Your air conditioner is a modern luxury that can help you maintain comfortable temperatures and reduce humidity while protecting your family’s health. However, it needs regular maintenance to work at optimal performance.
A clogged air filter, for example, inhibits airflow and pushes your air conditioner to work harder. In addition, the drain line can clog from algae growth.
Clean the Drain Line
Over time, your air conditioner’s drain line can become clogged with gross-looking white slime that prevents condensation from flowing through the pipe. When this happens, water will back into the indoor air conditioning unit and cause leaks and water damage.
You can prevent this by periodically flushing the drain pipe by running a cup of bleach into the access hole next to the interior air conditioner. The bleach will kill mold or mildew and help prevent organic buildup that can lead to a clog.
You should also remove twigs, leaves, and debris that may have accumulated around the outdoor air conditioning unit. If plants, shrubs, or grass are growing around the air conditioning unit, they can restrict airflow and force it to work harder than necessary.
Clean the Evaporator Coil
If your air conditioner has an evaporator coil, this is where the humidity is removed from the cooled air that is then delivered to your home. Over time, this coil accumulates dirt, dust, and debris that reduces efficiency. This is why cleaning your coil twice yearly is essential to your preventative maintenance routine.
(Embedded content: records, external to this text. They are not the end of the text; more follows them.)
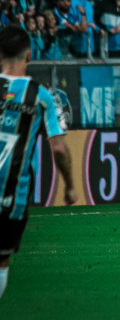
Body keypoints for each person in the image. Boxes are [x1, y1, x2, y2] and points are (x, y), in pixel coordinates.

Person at [0, 25, 78, 299]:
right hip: (11, 195)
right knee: (1, 261)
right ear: (29, 54)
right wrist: (69, 185)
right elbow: (59, 149)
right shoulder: (44, 96)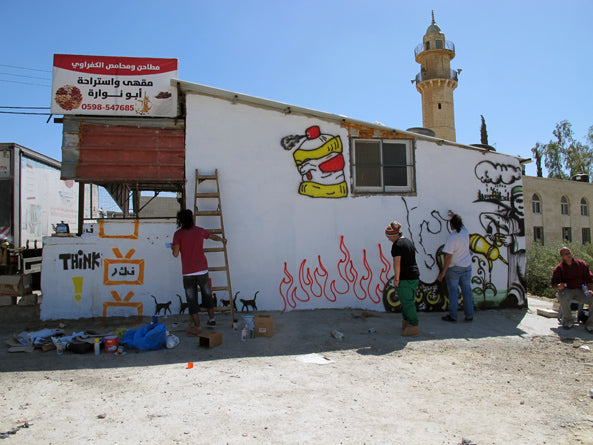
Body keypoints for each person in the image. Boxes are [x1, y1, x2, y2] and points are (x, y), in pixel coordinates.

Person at [172, 209, 227, 334]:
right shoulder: (200, 231)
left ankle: (197, 326)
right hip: (202, 270)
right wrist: (223, 240)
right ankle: (212, 319)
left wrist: (173, 247)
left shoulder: (178, 234)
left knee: (192, 300)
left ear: (180, 220)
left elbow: (175, 254)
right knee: (207, 295)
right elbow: (212, 237)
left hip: (188, 273)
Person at [437, 212, 474, 322]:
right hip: (466, 267)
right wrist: (454, 215)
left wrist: (443, 273)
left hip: (454, 268)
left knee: (453, 292)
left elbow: (448, 257)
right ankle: (469, 315)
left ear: (452, 225)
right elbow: (461, 225)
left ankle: (453, 315)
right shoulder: (465, 232)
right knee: (467, 291)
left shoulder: (452, 238)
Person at [385, 221, 420, 337]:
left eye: (389, 236)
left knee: (407, 303)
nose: (388, 239)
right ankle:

First, turn off the power to your unit by shutting off the breaker in the outdoor unit box or turning the switch on the inside breaker panel. Next, use a screwdriver or drill to remove the access panels to expose the coil assembly.
Spray a foaming cleaner onto the coils, let it sit for the time specified on the can (usually 5 to 10 minutes), and rinse it with a hose.
Clean the Condenser Coil
Located outside your air conditioner, this coil is responsible for releasing the heat removed from your home’s indoor air. If it is dirty, heating & cooling will be more challenging in your home, which leads to higher energy bills.
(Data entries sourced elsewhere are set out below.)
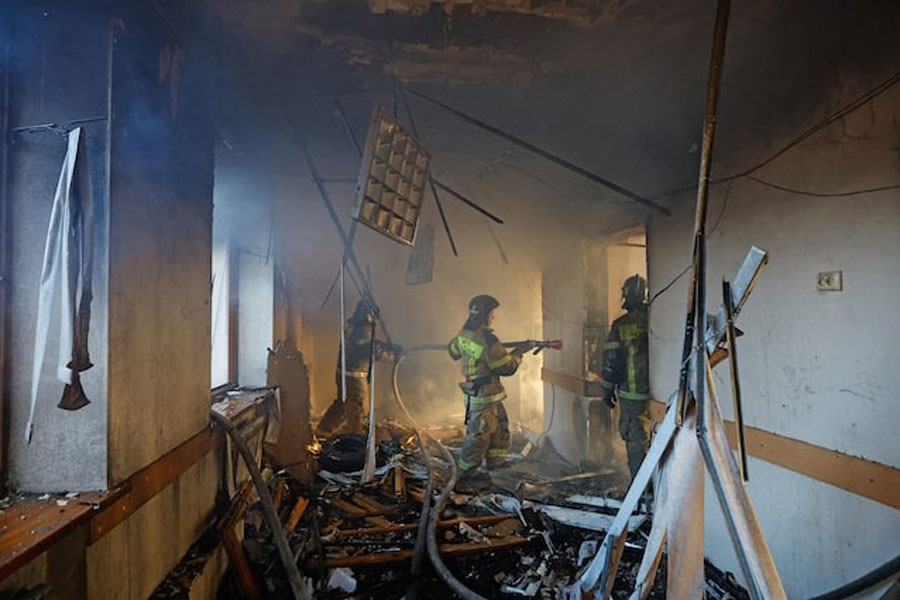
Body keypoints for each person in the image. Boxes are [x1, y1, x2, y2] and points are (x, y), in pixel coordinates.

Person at [448, 294, 525, 484]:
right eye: (492, 313)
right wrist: (519, 352)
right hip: (484, 394)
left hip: (485, 392)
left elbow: (453, 352)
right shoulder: (487, 339)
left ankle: (496, 461)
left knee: (499, 427)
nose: (493, 317)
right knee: (479, 434)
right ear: (484, 315)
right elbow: (507, 367)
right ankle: (467, 473)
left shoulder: (464, 333)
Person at [316, 299, 401, 436]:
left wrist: (388, 346)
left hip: (343, 373)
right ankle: (354, 440)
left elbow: (368, 344)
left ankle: (323, 430)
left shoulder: (352, 325)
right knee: (356, 408)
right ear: (368, 313)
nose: (374, 320)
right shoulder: (363, 329)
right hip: (354, 377)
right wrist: (392, 357)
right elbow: (370, 351)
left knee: (342, 404)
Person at [598, 274, 651, 481]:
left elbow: (612, 361)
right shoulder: (656, 319)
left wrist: (606, 389)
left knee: (636, 440)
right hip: (660, 396)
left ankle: (642, 492)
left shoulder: (620, 325)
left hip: (632, 395)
Before cleaning the coil, put on some work gloves and clear out any large debris collected in or around the unit, such as leaves, twigs, or grass clippings. Inspecting for bent fins that need to be straightened using a fin brush (available at most hardware stores) is also a good idea.
Once the material has been cleared, use a nylon scrub brush to clean the coil of any large dirt particles or accumulations. Next, mist the coils with the foamy cleaner from the can and allow it to sit for roughly ten minutes.
Check the Fins
Over time, dirt, twigs, leaves, and other debris can become stuck to the fins of your air conditioner. This obstructs the flow of air and reduces performance. During the hot season, you’ll want to regularly clean your air conditioner’s fins to ensure smooth cooling flow.
The condenser coil of your air conditioner is made up of copper tubing surrounded by thin metal fins. The fins can become bent or obstructed, which reduces airflow and increases energy usage. You should regularly straighten the fins using a commercially available comb to keep your air conditioning performing well.
While hosing down an air conditioner will help increase performance, you must take more action to maintain optimal performance.
Check the Condensate Drain
A clogged drain line is one of the most common causes of air conditioner problems. This can lead to overflow and water leaks, so it is essential to check this regularly.
To check the drain line, turn off your air conditioner and locate its access point. This is usually a PVC pipe that can be found inside your home near the evaporator coil enclosure or outside if you have an outdoor unit.
After removing debris from the access point, pour warm water and distilled white vinegar down the line to flush it out. This will break down and kill mold, mildew, and algae that can clog your drain line in the future. This is a great preventative measure to take before the cooling season begins.